Shea got underway from Ulithi on 27 May 1945 and, after a three-day layover at Pearl Harbor, departed for Philadelphia on 9 June. She arrived at the Philadelphia Navy Yard on 2 July, visiting San Diego and transiting the Panama Canal en route. Shea underwent extensive repairs and post-repair trials before leaving Philadelphia on 11 October for shakedown at Casco Bay, Maine. While in the area, Shea celebrated her first peacetime Navy Day at Bath, Maine.

From 1946 to late 1953, Shea was engaged in normal operations with the Atlantic Fleet. Assigned to Min-Div 2 and based at Charleston, South Carolina, she ranged the Atlantic seaboard and Caribbean Sea. This employment was interrupted late in 1950 by a Mediterranean cruise, during which she visited Trieste on a liaison mission with the British armed forces in the area. Shea returned to Charleston and the Atlantic Fleet on 1 February 1951 and remained so engaged until September 1953 when she reentered the Pacific.

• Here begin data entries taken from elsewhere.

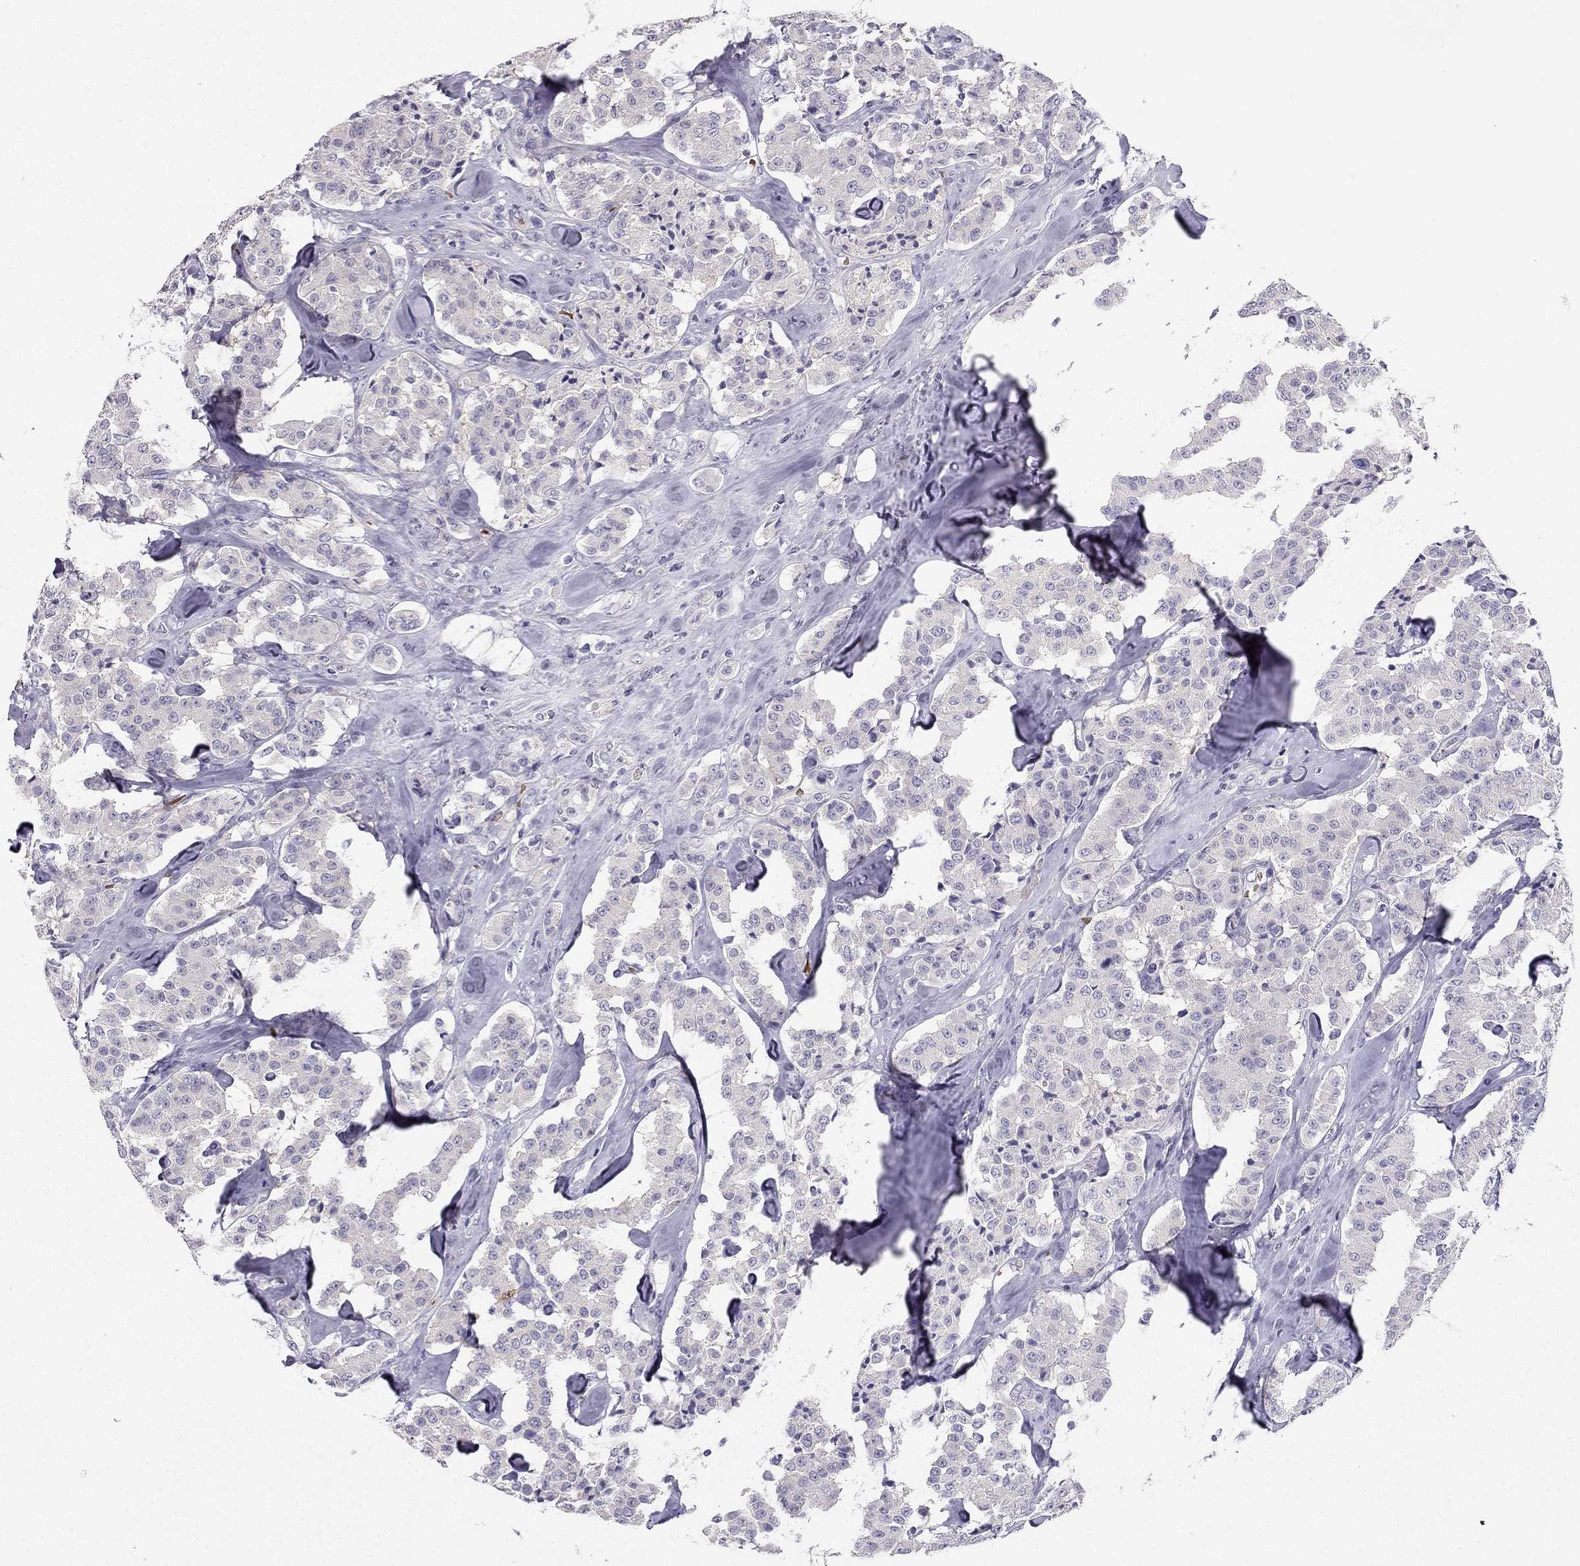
{"staining": {"intensity": "negative", "quantity": "none", "location": "none"}, "tissue": "carcinoid", "cell_type": "Tumor cells", "image_type": "cancer", "snomed": [{"axis": "morphology", "description": "Carcinoid, malignant, NOS"}, {"axis": "topography", "description": "Pancreas"}], "caption": "Malignant carcinoid was stained to show a protein in brown. There is no significant expression in tumor cells. Brightfield microscopy of immunohistochemistry (IHC) stained with DAB (3,3'-diaminobenzidine) (brown) and hematoxylin (blue), captured at high magnification.", "gene": "RSPH14", "patient": {"sex": "male", "age": 41}}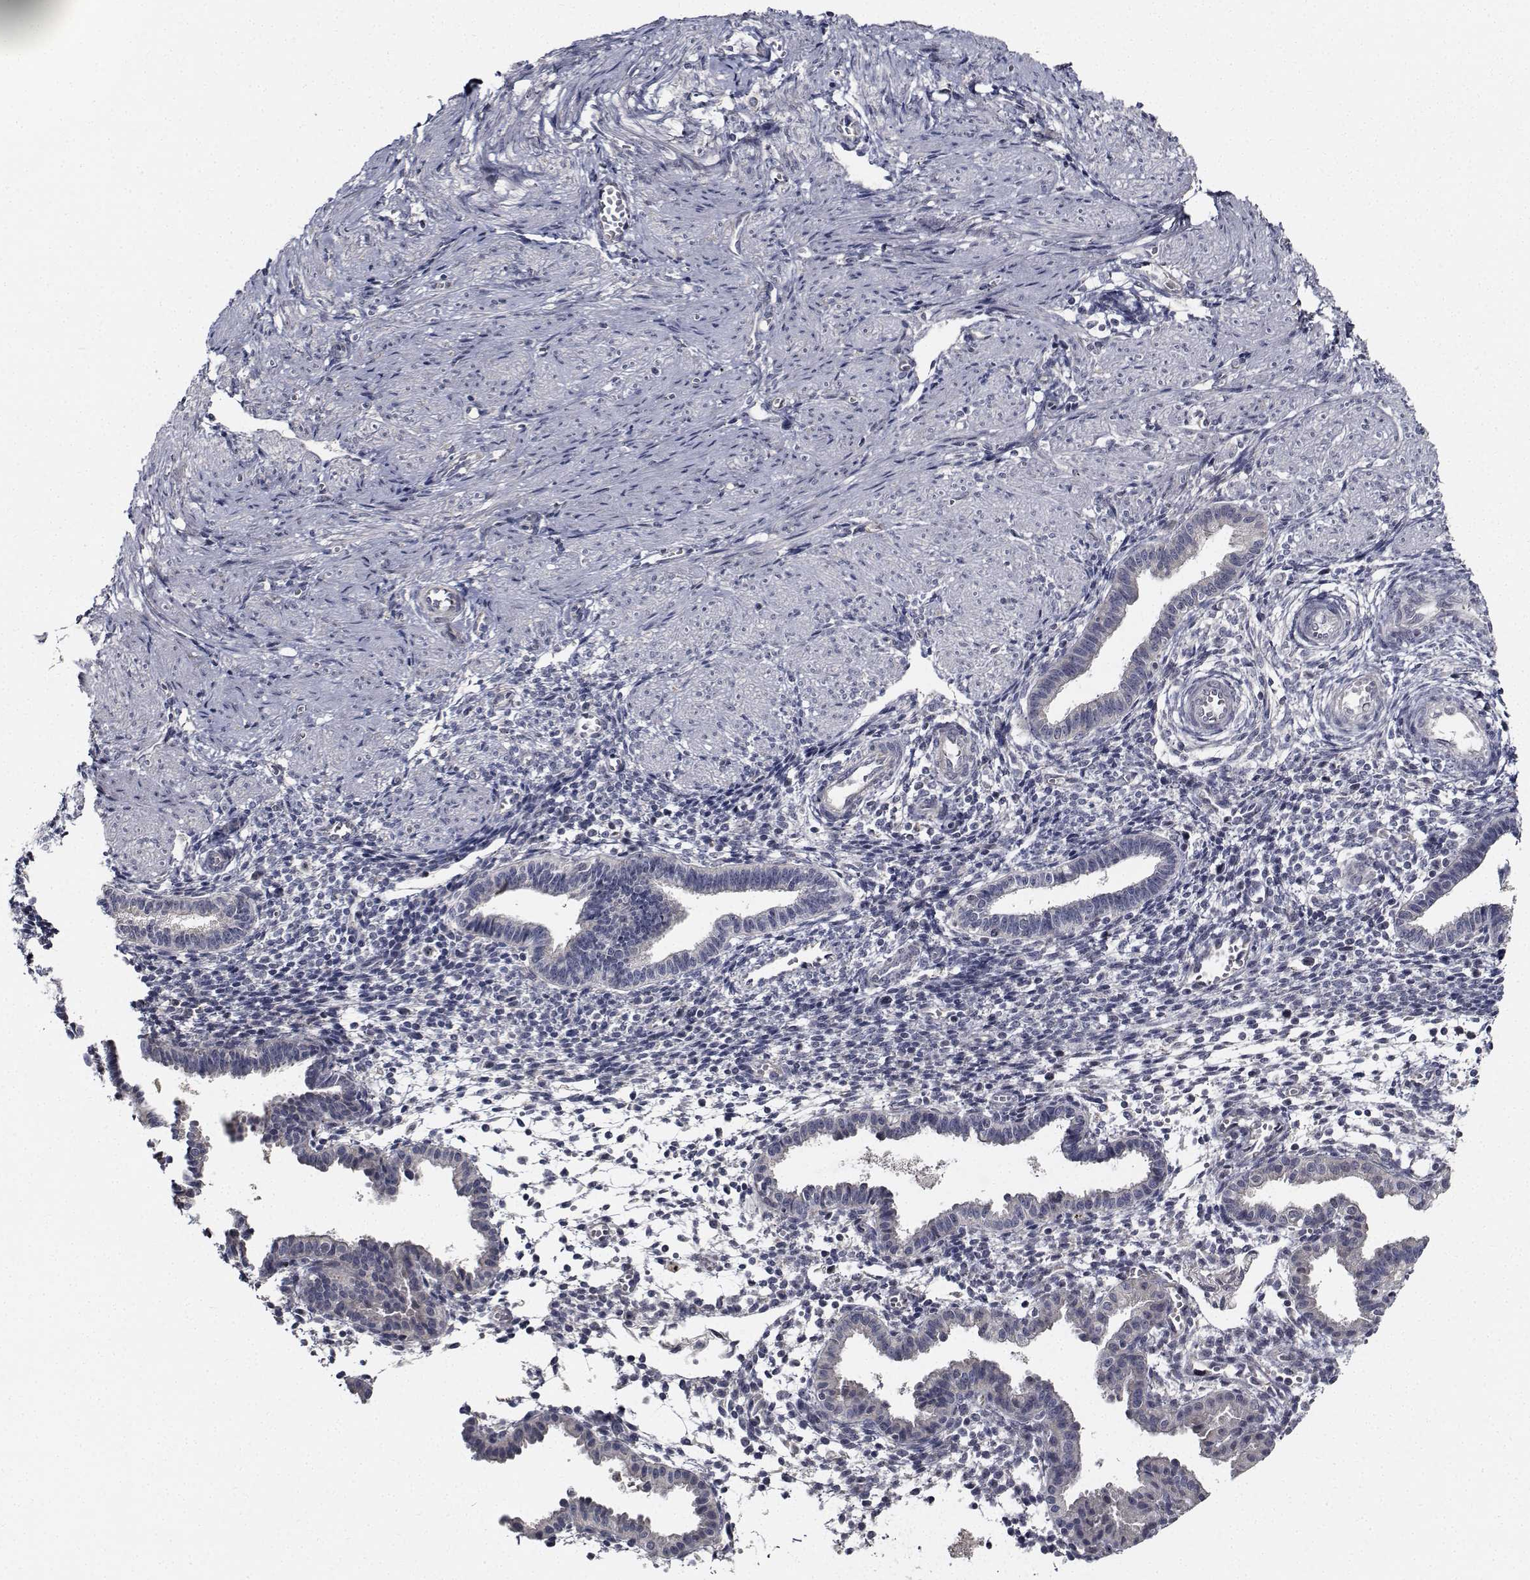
{"staining": {"intensity": "negative", "quantity": "none", "location": "none"}, "tissue": "endometrium", "cell_type": "Cells in endometrial stroma", "image_type": "normal", "snomed": [{"axis": "morphology", "description": "Normal tissue, NOS"}, {"axis": "topography", "description": "Endometrium"}], "caption": "This is an immunohistochemistry (IHC) histopathology image of benign endometrium. There is no staining in cells in endometrial stroma.", "gene": "NVL", "patient": {"sex": "female", "age": 37}}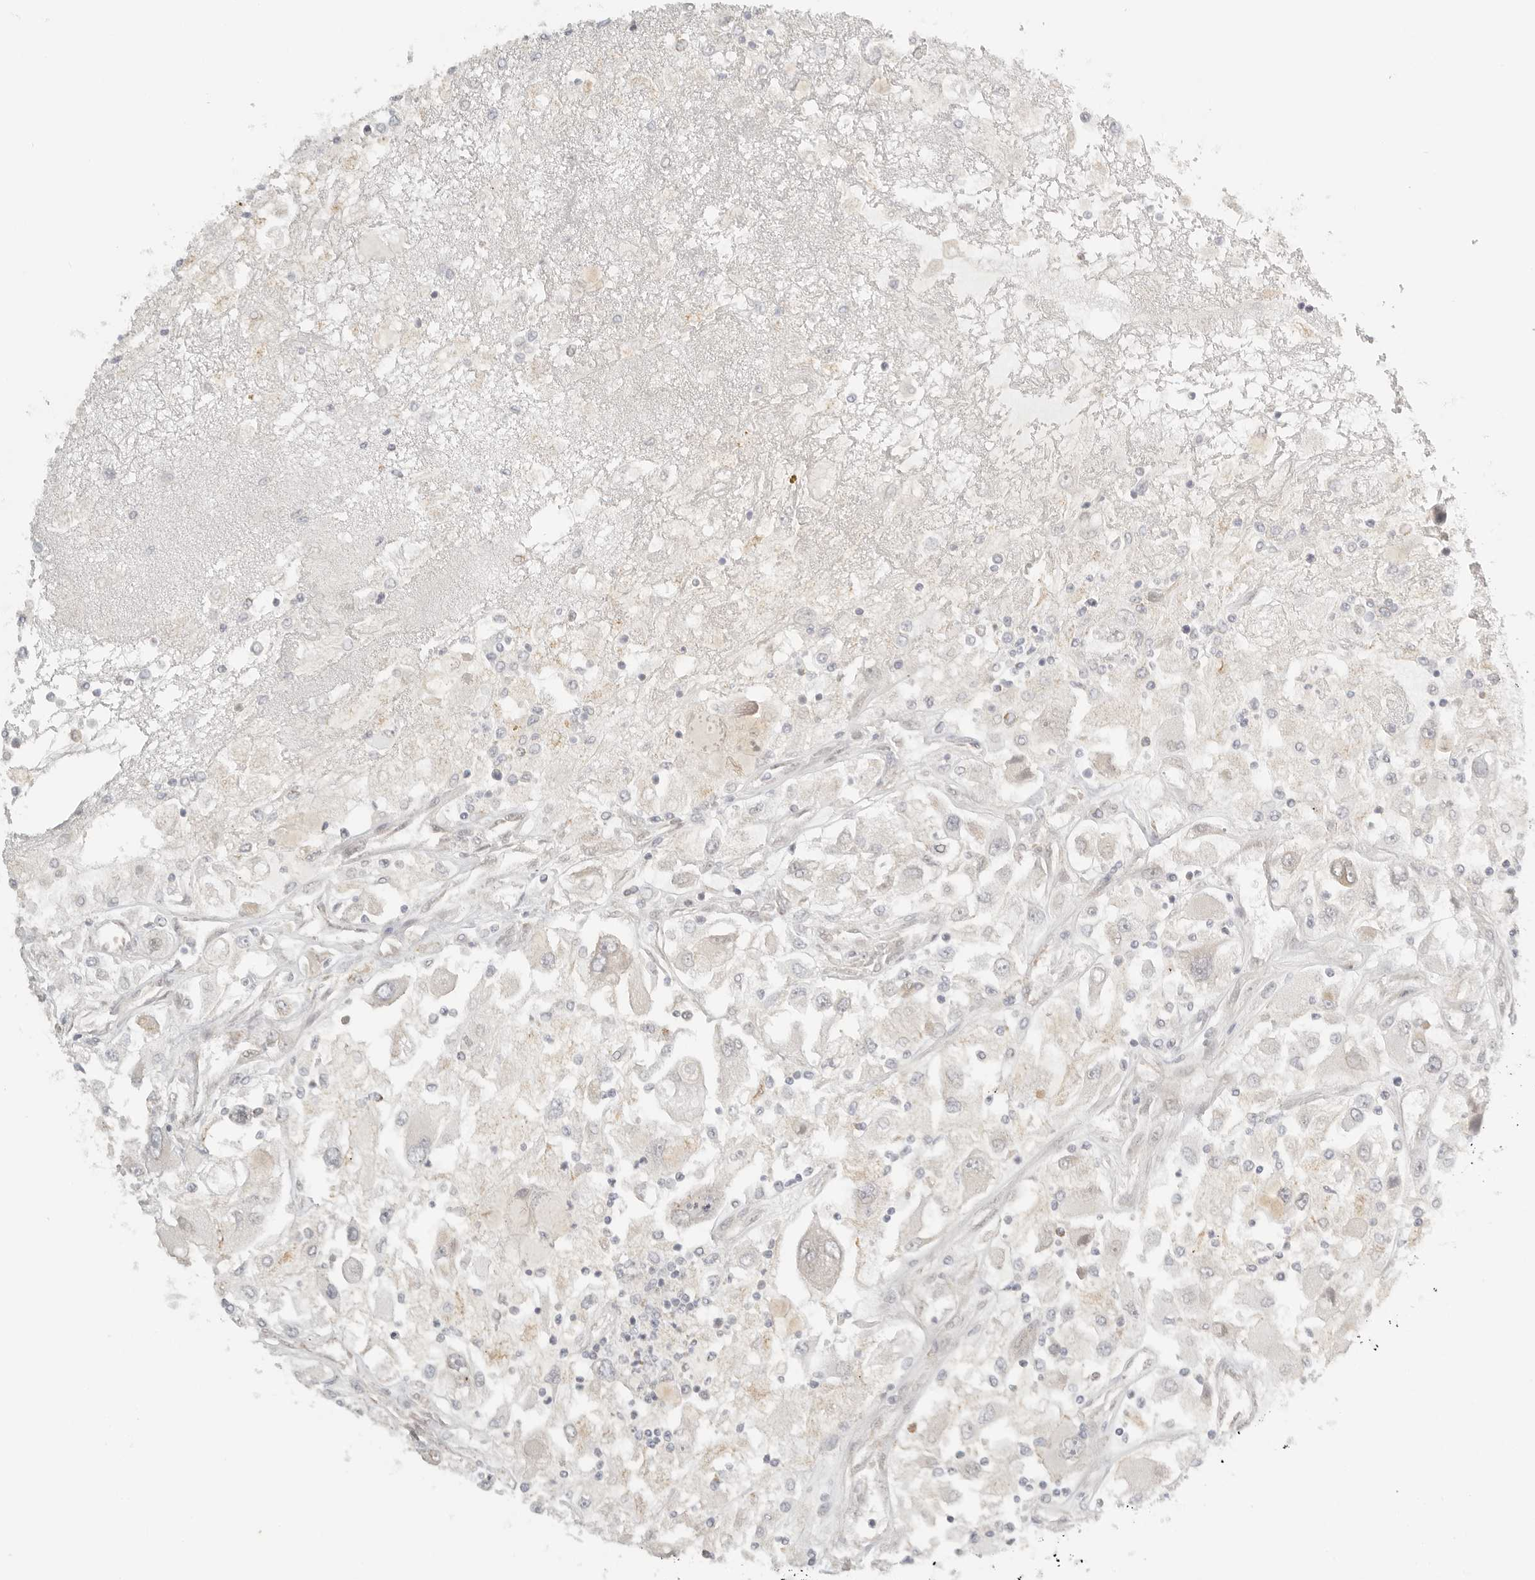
{"staining": {"intensity": "negative", "quantity": "none", "location": "none"}, "tissue": "renal cancer", "cell_type": "Tumor cells", "image_type": "cancer", "snomed": [{"axis": "morphology", "description": "Adenocarcinoma, NOS"}, {"axis": "topography", "description": "Kidney"}], "caption": "Immunohistochemistry histopathology image of neoplastic tissue: renal cancer stained with DAB (3,3'-diaminobenzidine) exhibits no significant protein staining in tumor cells.", "gene": "KDF1", "patient": {"sex": "female", "age": 52}}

Shea spent the remainder of her active service in the Pacific, based at Long Beach, California. She participated in numerous minelaying and antisubmarine exercises off the west coast, covering the area from Mexico north to British Columbia and west to Hawaii. In the spring of 1954, she made her only excursion out of that area when she took part in the atomic tests conducted at Eniwetok Atoll in the Marshall Islands. This was her first and only return to any of her old World War II haunts. She arrived back in Long Beach on 28 May and remained in the area until 9 April 1958 when she was placed out of commission in reserve. Shea continued in this reserve status until 1 September 1973 at which time, after being surveyed and deemed not to be up to fleet standards, she was stricken from the Navy list. She was sold for scrap on 1 September 1974.

Shea earned one battle star for her part in the Okinawa campaign during World War II.

As of 2009, no other ship has been named Shea.

==Citation==
The Secretary of the Navy issued the following statement:

"For outstanding heroism in action while attached to an Amphibious Force during operations for the seizure of enemy Japanese-held Okinawa, Ryukyu Islands, from 24 March to 4 May 1945. Operation in waters protected by enemy mines and numerous suicide craft, the U.S.S. SHEA rendered distinctive service in providing effective cover for our minesweeper groups against hostile attack by air, surface, submarine, and shore fire. A natural and frequent target for heavy Japanese aerial attack, she fought her guns valiantly to down nine planes and assist in the destruction of three others, accounting for six of the total of nine within a period of ten minutes during action in April. After downing an attacking plane on 4 May, the SHEA turned her guns on a second plane which came in out of the sun, maintaining furious fire on the high-speed target until it struck her superstructure on the starboard side, penetrating the bridge without exploding and emerged on the port side to explode and perforate the side with shrapnel. Saved from complete destruction by prompt damage control measures, the SHEA had achieved a record of gallantry in combat, reflecting the highest credit upon her courageous and skilled officers and men and upon the United States Naval Service."

All personnel attached to and serving on board the U.S.S. SHEA from 24 March to 4 May 1945, are authorized to wear the NAVY UNIT COMMENDATION Ribbon.